In this we arrive at a final sense of transcendence we might experience in nature, which is also the basis of all understandings of God and the divine. And that is to do with sense-making. The question “Do you believe in God?” is never the right question. Along with the entire Christian tradition, my response would be “I do not believe in a thing called God”, which is what the question seems to be asking.
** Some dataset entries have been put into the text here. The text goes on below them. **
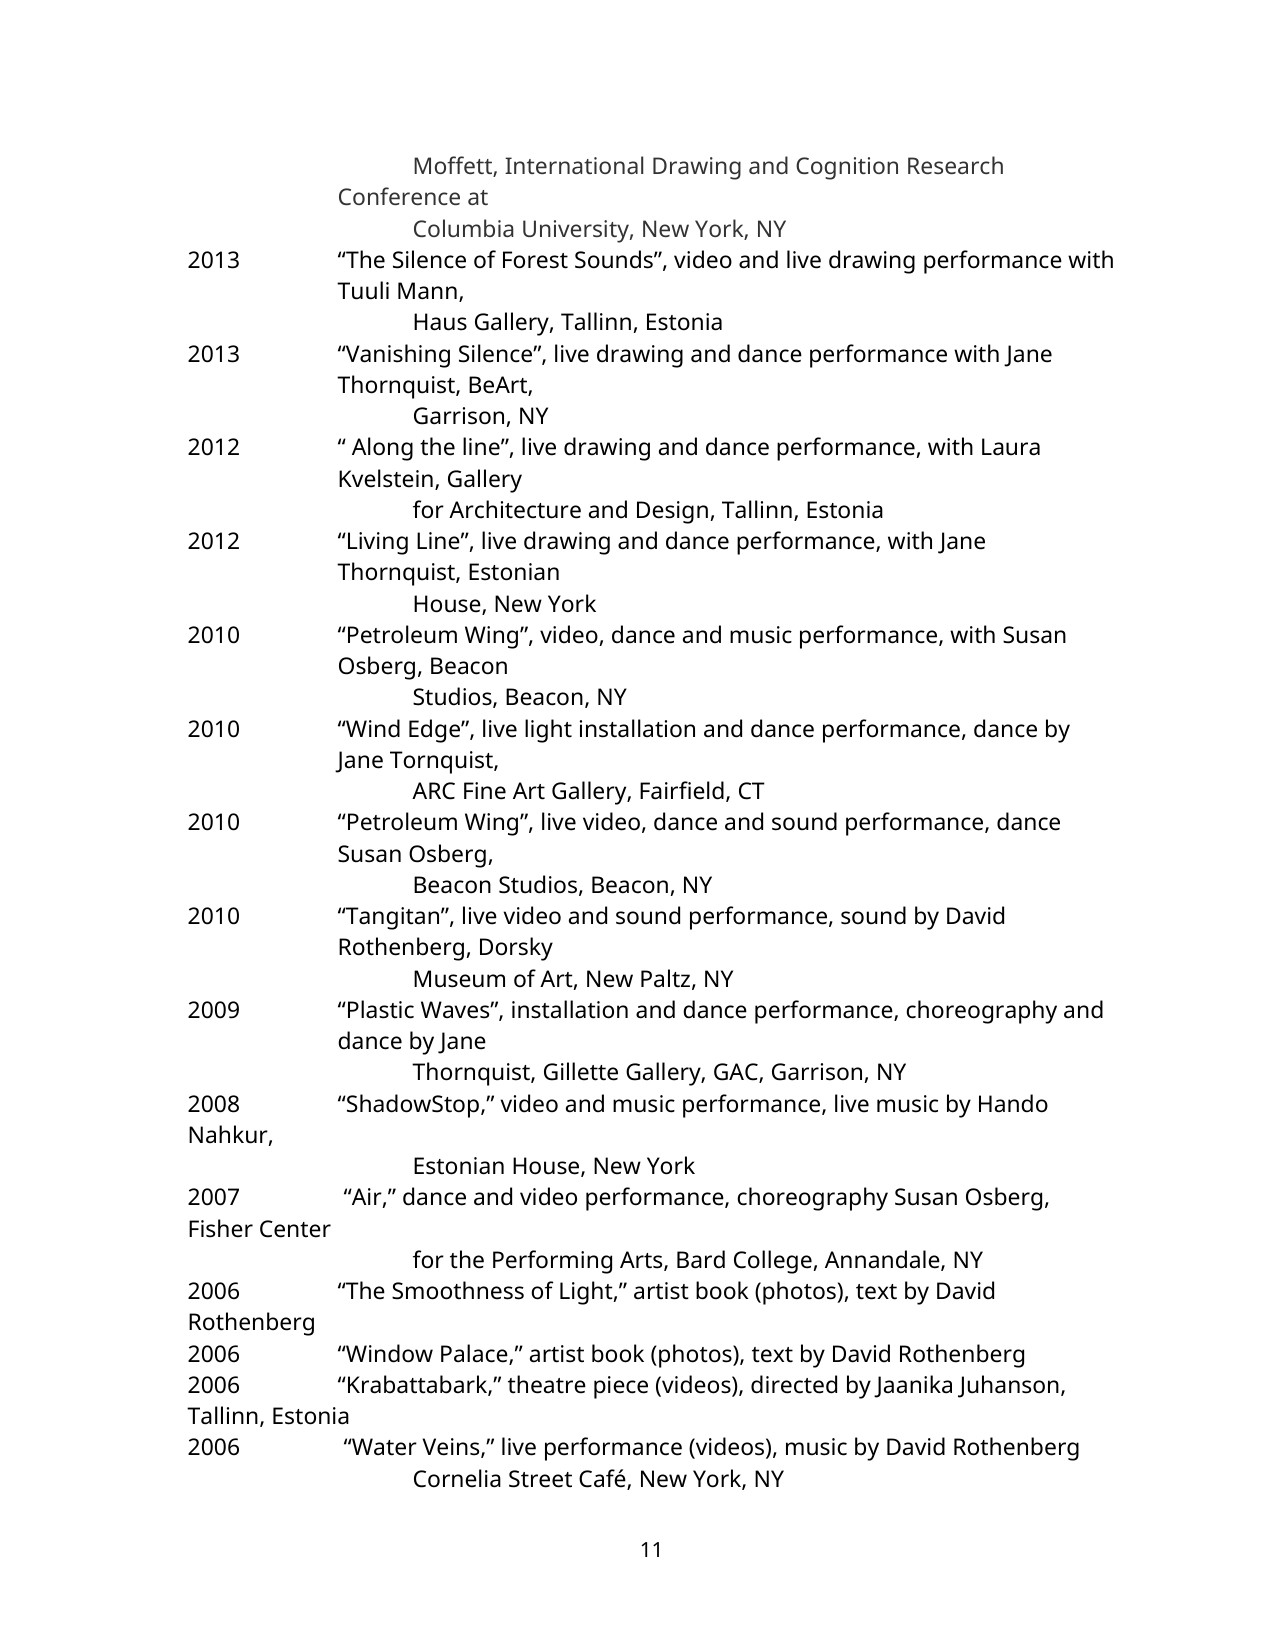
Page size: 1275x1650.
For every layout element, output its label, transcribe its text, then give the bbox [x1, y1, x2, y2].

text 2012 “ Along the line”, live drawing and dance performance, with Laura Kvelstein, Gallery [187, 431, 1116, 494]
subtitle Columbia University, New York, NY [337, 212, 1116, 244]
subtitle Moffett, International Drawing and Cognition Research Conference at [337, 150, 1116, 212]
text 2010 “Tangitan”, live video and sound performance, sound by David Rothenberg, Dorsky [187, 900, 1116, 962]
text Estonian House, New York [187, 1150, 1116, 1181]
text 2006 “Water Veins,” live performance (videos), music by David Rothenberg [187, 1431, 1116, 1462]
text Cornelia Street Café, New York, NY [187, 1462, 1116, 1494]
text for the Performing Arts, Bard College, Annandale, NY [187, 1244, 1116, 1275]
text Haus Gallery, Tallinn, Estonia [187, 306, 1116, 337]
text 2013 “Vanishing Silence”, live drawing and dance performance with Jane Thornquist, BeArt, [187, 337, 1116, 400]
text Studios, Beacon, NY [187, 681, 1116, 712]
text for Architecture and Design, Tallinn, Estonia [187, 494, 1116, 525]
text House, New York [187, 587, 1116, 619]
text Beacon Studios, Beacon, NY [187, 869, 1116, 900]
text Museum of Art, New Paltz, NY [187, 962, 1116, 994]
text Thornquist, Gillette Gallery, GAC, Garrison, NY [187, 1056, 1116, 1087]
text 2013 “The Silence of Forest Sounds”, video and live drawing performance with Tuuli Mann, [187, 244, 1116, 306]
text 2006 “The Smoothness of Light,” artist book (photos), text by David Rothenberg [187, 1275, 1116, 1337]
text 2010 “Wind Edge”, live light installation and dance performance, dance by Jane Tornquist, [187, 712, 1116, 775]
text 2010 “Petroleum Wing”, live video, dance and sound performance, dance Susan Osberg, [187, 806, 1116, 869]
text 2007 “Air,” dance and video performance, choreography Susan Osberg, Fisher Center [187, 1181, 1116, 1244]
text 2006 “Krabattabark,” theatre piece (videos), directed by Jaanika Juhanson, Tallinn, Estonia [187, 1369, 1116, 1431]
text 2010 “Petroleum Wing”, video, dance and music performance, with Susan Osberg, Beacon [187, 619, 1116, 681]
text 2008 “ShadowStop,” video and music performance, live music by Hando Nahkur, [187, 1087, 1116, 1150]
text 2006 “Window Palace,” artist book (photos), text by David Rothenberg [187, 1337, 1116, 1369]
text 2009 “Plastic Waves”, installation and dance performance, choreography and dance by Jane [187, 994, 1116, 1056]
text Garrison, NY [187, 400, 1116, 431]
text 2012 “Living Line”, live drawing and dance performance, with Jane Thornquist, Estonian [187, 525, 1116, 587]
text ARC Fine Art Gallery, Fairfield, CT [187, 775, 1116, 806]
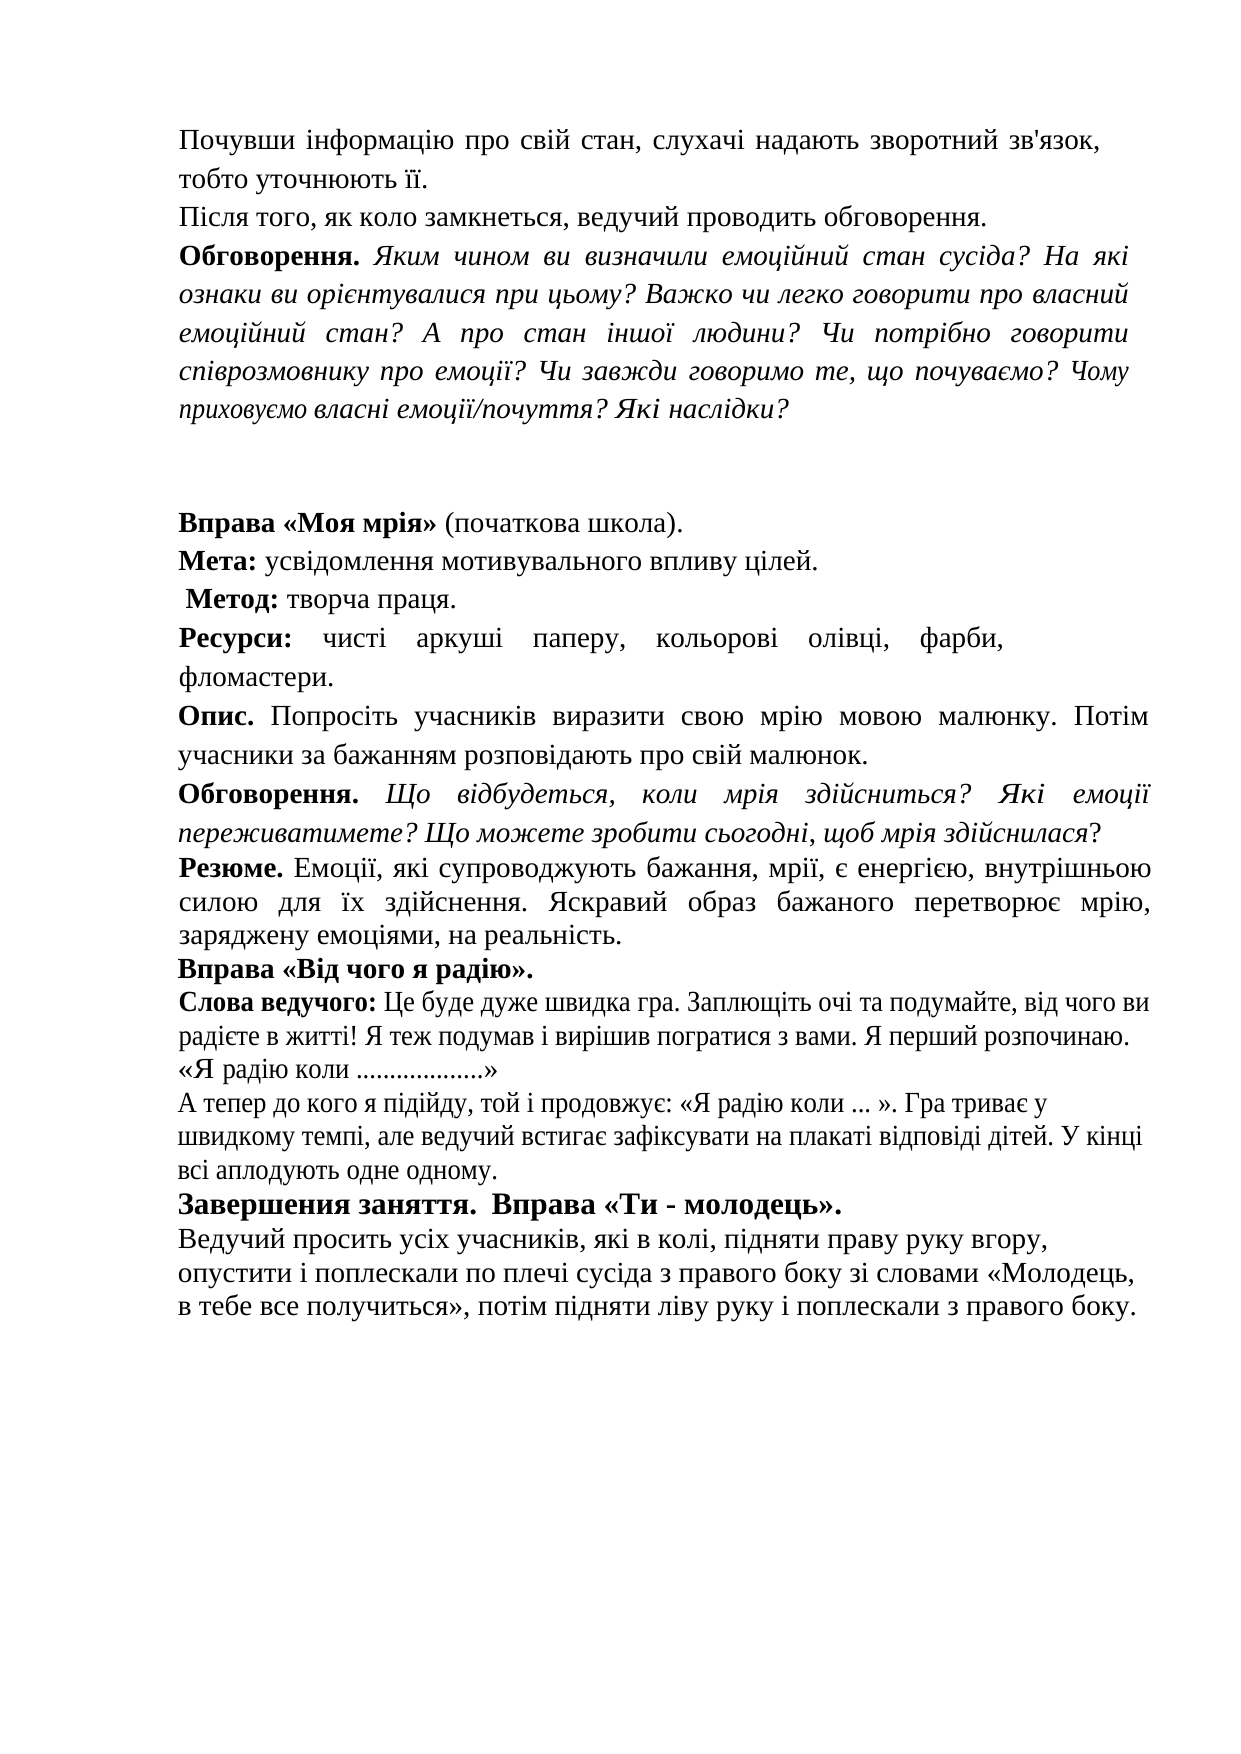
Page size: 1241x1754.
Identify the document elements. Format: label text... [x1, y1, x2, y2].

text Опис. Попросiть учасникiв виразити свою мрiю мовою малюнку. Потiм учасники за бажанням розповiдають про свiй малюнок. [178, 694, 1150, 772]
text Слова ведучого: Це буде дуже швидка гра. Заплющiть очi та подумайте, вiд чого ви радієте в життi! Я теж подумав i вирiшив погратися з вами. Я перший розпочинаю. [178, 984, 1151, 1051]
text Резюме. Емоцiї, якi супроводжують бажання, мpiї, є енергією, внутрiшньою силою для їx здiйснення. Яскравий образ бажаного перетворює мрію, заряджену емоціями, на реальність. [179, 850, 1152, 951]
text Ведучий просить ycix учасникiв, якi в колі, пiдняти праву руку вгору, опустити i поплескали по плечi сусiда з правого боку зi словами «Молодець, в тебе все получиться», потiм пiдняти лiву руку i поплескали з правого боку. [178, 1221, 1152, 1322]
text Обговорення. Що вiдбудеться, коли мрiя здiйсниться? Які емоції переживатимете? Що можете зробити сьогодні, щоб мрiя здійснилася? [178, 772, 1150, 850]
text Почувши iнформацiю про свiй стан, слухачi надають зворотний зв'язок, тобто уточнюють її. [179, 118, 1101, 196]
text Вправа «Від чого я радію». [177, 951, 1152, 984]
text Метод: творча праця. [178, 578, 946, 616]
text Обговорення. Яким чином ви визначили емоцiйний стан сусiда? На які ознаки ви орієнтувалися при цьому? Важко чи легко говорити про власний емоційний стан? А про стан іншої людини? Чи потрібно говорити співрозмовнику про емоції? Чи завжди говоримо те, що почуваємо? Чому приховуємо власні емоції/почуття? Які наслідки? [179, 234, 1129, 427]
text «Я радію коли » [177, 1051, 1152, 1085]
text Мета: усвiдомлення мотивувального впливу цiлей. [178, 539, 946, 578]
text Вправа «Моя мрiя» (початкова школа). [178, 504, 1152, 539]
text Завершения заняття. Вправа «Ти - молодець». [177, 1186, 1152, 1221]
text Пiсля того, як коло замкнеться, ведучий проводить обговорення. [179, 196, 1129, 234]
text А тепер до кого я пiдiйду, той i продовжує: «Я радiю коли ... ». Гра триває у швидкому темпi, але ведучий встигає зафiксувати на плакатi вiдповiдi дiтей. У кiнцi всi аплодують одне одному. [177, 1085, 1152, 1186]
text Ресурси: чистi аркушi паперу, кольоровi олiвцi, фарби, фломастери. [179, 616, 1004, 694]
The right question is something more like, “Do you think there is meaning and purpose in this world and in your life?” The person of faith will answer “Yes, amid the bafflement and darkness I hope and yearn for what is good and true.” The Christian will say specifically, “Yes, and that meaning and purpose is love, which I’m trying to inhabit in my life”. So when the Christian looks out from the mountaintop the experience may be something to the effect of how this world is put together by and with love, in which each part is of value and has meaning; and of how it is put together for love in which each part might find happiness, connection and a place.
Of course you might also be doing it to look awesome with your awesome friends in your awesome Instagram stories; but without the encouragement of a Christian community (until now – we’ve just arrived in a Christian community, where trying to play badminton in intense humidity against teenagers has reminded me of my age), without the benefit of a large cool glass of Sauvignon Blanc, I will enjoy my glimpses of the divine in the new friendships of strangers and the richness and beauty of the world in which we find ourselves.